Côté publicité c’est très simple. J’ai travaillé pendant 15 ans dans ce domaine et je donne des cours à l’université de Bordeaux. Tous mes étudiants aujourd’hui utilisent un add-block, c’est le cas de toute votre génération. Pourquoi ? Parce qu’ils ne veulent pas de cette publicité.
A l’IAB (International, Advertising, Bureau), l’institution internationale qui régit les standards des formats publicitaire, on fait deux constats. D’abord, les gens ne veulent pas de publicité car ils la trouvent intrusive. Et ensuite, ils ne veulent pas être traqués. On a beau dire “on vous traque pour gagner de l’argent et vous donner un contenu gratuit en contrepartie”, les utilisateurs ne comprennent pas ce discours. Or, la base du marketing, c’est de comprendre son utilisateur. Donc si le consommateur n’en veut pas, cela ne sert à rien de continuer.

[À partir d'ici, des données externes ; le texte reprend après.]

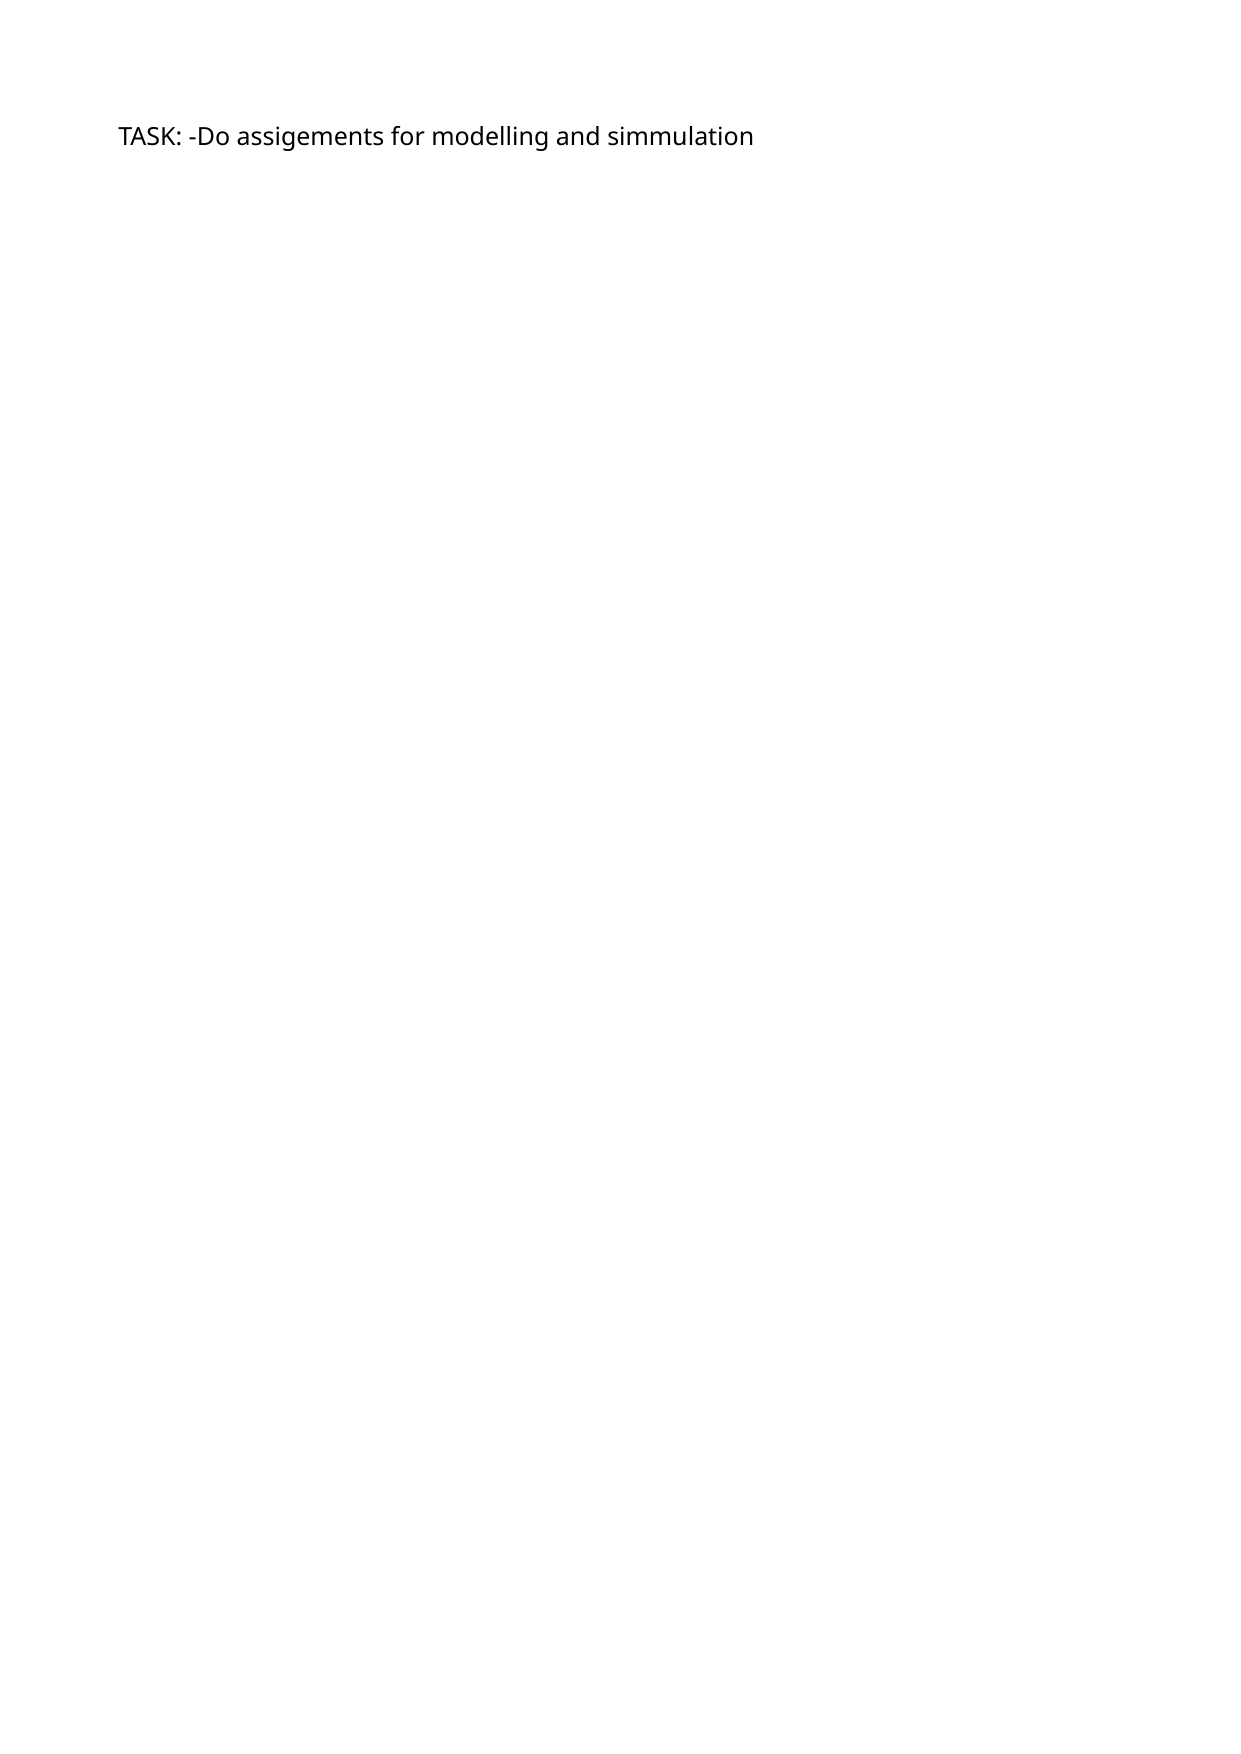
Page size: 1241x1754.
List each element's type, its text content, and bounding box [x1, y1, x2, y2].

text TASK: -Do assigements for modelling and simmulation [118, 118, 1122, 152]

Donc la publicité, dans sa forme traditionnelle, va disparaître ?
Aujourd’hui le premier média dans lequel les annonceurs investissent c’est Internet, devant la télé. Mais 70% des investissements sont pris par Google et Facebook. Or les formats de publicité que les consommateurs bloquent sont ceux des autres sites, notamment ceux des journaux. Si tous ces acteurs doivent se partager les 30% restants, cela montre qu’ils ne tirent aujourd’hui déjà plus beaucoup d’argent de la publicité en ligne.
Donc il faut réinventer des modèles économiques. Ils se sont déjà tournés vers la data, mais les utilisateurs ne veulent pas être “suivis”, le modèle n’est pas encore satisfaisant et il faut se diriger vers autre chose.
Quelle sera la place de la publicité demain ? Tout reste à inventer.
D’où viendront ces innovations ?
Aujourd’hui tout cela se fait dans des environnements privés, nous sommes les cerfs du GAFAM. Donc ce sont Google et Amazon qui ont la main là-dessus. Il y aura des petites start-up comme la mienne qui vont développer des nouvelles idées et les gros choisiront de les bloquer ou de les récupérer.
Quelle place pour l’IA dans le marketing ?
Le marketing traditionnel est toujours là bien sûr, et il existera toujours. Les études, la stratégie, etc… L’IA est une nouvelle composante, censée aider les marketeurs à aller plus vite dans leur prise de décision.
Quels sont les autres enjeux actuels du e-marketing ?
Principalement la block-chain. Au lieu d’avoir une société garante de la donnée, on utilise un réseau peer to peer avec des personnes différentes. Chacune est détentrice d’un petit block, comme la pièce d’un puzzle. Quand celui-ci est reconstitué, cela veut dire que l’information est exacte. Derrière cela, il y a des nouvelles sociétés à créer, des nouveaux services etc. On pourrait commander un VTC sans Uber, par exemple.
Finalement, il y a beaucoup de choses à inventer, à créer dans le marketing. Tout en restant intelligents vis à vis de notre société ; il faut peser nos choix individuels car tous se répercutent sur notre planète. Par exemple, la block-chain n’est absolument pas écologique, car elle implique des coûts en électricité délirants.
Face à toutes les potentialités du futur, il faut qu’une génération éthique et consciente de nos ressources prenne le pouvoir. Même dans le marketing, il est possible de trouver une voie où ce n’est pas l’argent qui dicte l’ensemble des conduites.
PS : Pour ceux qui n’ont pas compris, la photo présente des assistants intelligents, ces agents logiciels qui peuvent effectuer des tâches ou des services pour des individus.